● Objective:
Can you print every line of the records below, word for word, from the first through the last?

● Provided records:
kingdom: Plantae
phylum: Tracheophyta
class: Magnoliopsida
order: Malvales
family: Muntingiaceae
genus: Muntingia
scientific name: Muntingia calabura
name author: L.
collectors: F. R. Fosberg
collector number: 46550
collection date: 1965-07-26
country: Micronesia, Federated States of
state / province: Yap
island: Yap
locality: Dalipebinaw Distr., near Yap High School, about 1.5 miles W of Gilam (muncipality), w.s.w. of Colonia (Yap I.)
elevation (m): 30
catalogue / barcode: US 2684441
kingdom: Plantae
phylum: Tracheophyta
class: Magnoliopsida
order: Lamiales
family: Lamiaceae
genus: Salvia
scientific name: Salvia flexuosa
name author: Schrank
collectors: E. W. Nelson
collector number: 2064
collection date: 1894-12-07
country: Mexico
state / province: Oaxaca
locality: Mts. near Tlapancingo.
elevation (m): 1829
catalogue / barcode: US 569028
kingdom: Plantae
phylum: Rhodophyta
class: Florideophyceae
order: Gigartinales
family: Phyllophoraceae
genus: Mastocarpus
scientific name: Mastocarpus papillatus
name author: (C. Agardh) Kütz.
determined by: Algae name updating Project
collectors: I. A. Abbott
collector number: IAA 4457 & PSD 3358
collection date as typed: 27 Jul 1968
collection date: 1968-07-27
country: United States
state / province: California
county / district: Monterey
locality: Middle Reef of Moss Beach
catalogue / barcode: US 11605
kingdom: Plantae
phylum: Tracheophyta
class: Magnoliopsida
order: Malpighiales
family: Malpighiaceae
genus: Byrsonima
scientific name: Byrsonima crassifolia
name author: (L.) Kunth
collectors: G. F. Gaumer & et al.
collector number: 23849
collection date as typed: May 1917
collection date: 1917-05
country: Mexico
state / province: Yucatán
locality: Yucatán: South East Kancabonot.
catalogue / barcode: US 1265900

● Finished answer:
kingdom: Plantae
phylum: Tracheophyta
class: Magnoliopsida
order: Malvales
family: Muntingiaceae
genus: Muntingia
scientific name: Muntingia calabura
name author: L.
collectors: F. R. Fosberg
collector number: 46550
collection date: 1965-07-26
country: Micronesia, Federated States of
state / province: Yap
island: Yap
locality: Dalipebinaw Distr., near Yap High School, about 1.5 miles W of Gilam (muncipality), w.s.w. of Colonia (Yap I.)
elevation (m): 30
catalogue / barcode: US 2684441
kingdom: Plantae
phylum: Tracheophyta
class: Magnoliopsida
order: Lamiales
family: Lamiaceae
genus: Salvia
scientific name: Salvia flexuosa
name author: Schrank
collectors: E. W. Nelson
collector number: 2064
collection date: 1894-12-07
country: Mexico
state / province: Oaxaca
locality: Mts. near Tlapancingo.
elevation (m): 1829
catalogue / barcode: US 569028
kingdom: Plantae
phylum: Rhodophyta
class: Florideophyceae
order: Gigartinales
family: Phyllophoraceae
genus: Mastocarpus
scientific name: Mastocarpus papillatus
name author: (C. Agardh) Kütz.
determined by: Algae name updating Project
collectors: I. A. Abbott
collector number: IAA 4457 & PSD 3358
collection date as typed: 27 Jul 1968
collection date: 1968-07-27
country: United States
state / province: California
county / district: Monterey
locality: Middle Reef of Moss Beach
catalogue / barcode: US 11605
kingdom: Plantae
phylum: Tracheophyta
class: Magnoliopsida
order: Malpighiales
family: Malpighiaceae
genus: Byrsonima
scientific name: Byrsonima crassifolia
name author: (L.) Kunth
collectors: G. F. Gaumer & et al.
collector number: 23849
collection date as typed: May 1917
collection date: 1917-05
country: Mexico
state / province: Yucatán
locality: Yucatán: South East Kancabonot.
catalogue / barcode: US 1265900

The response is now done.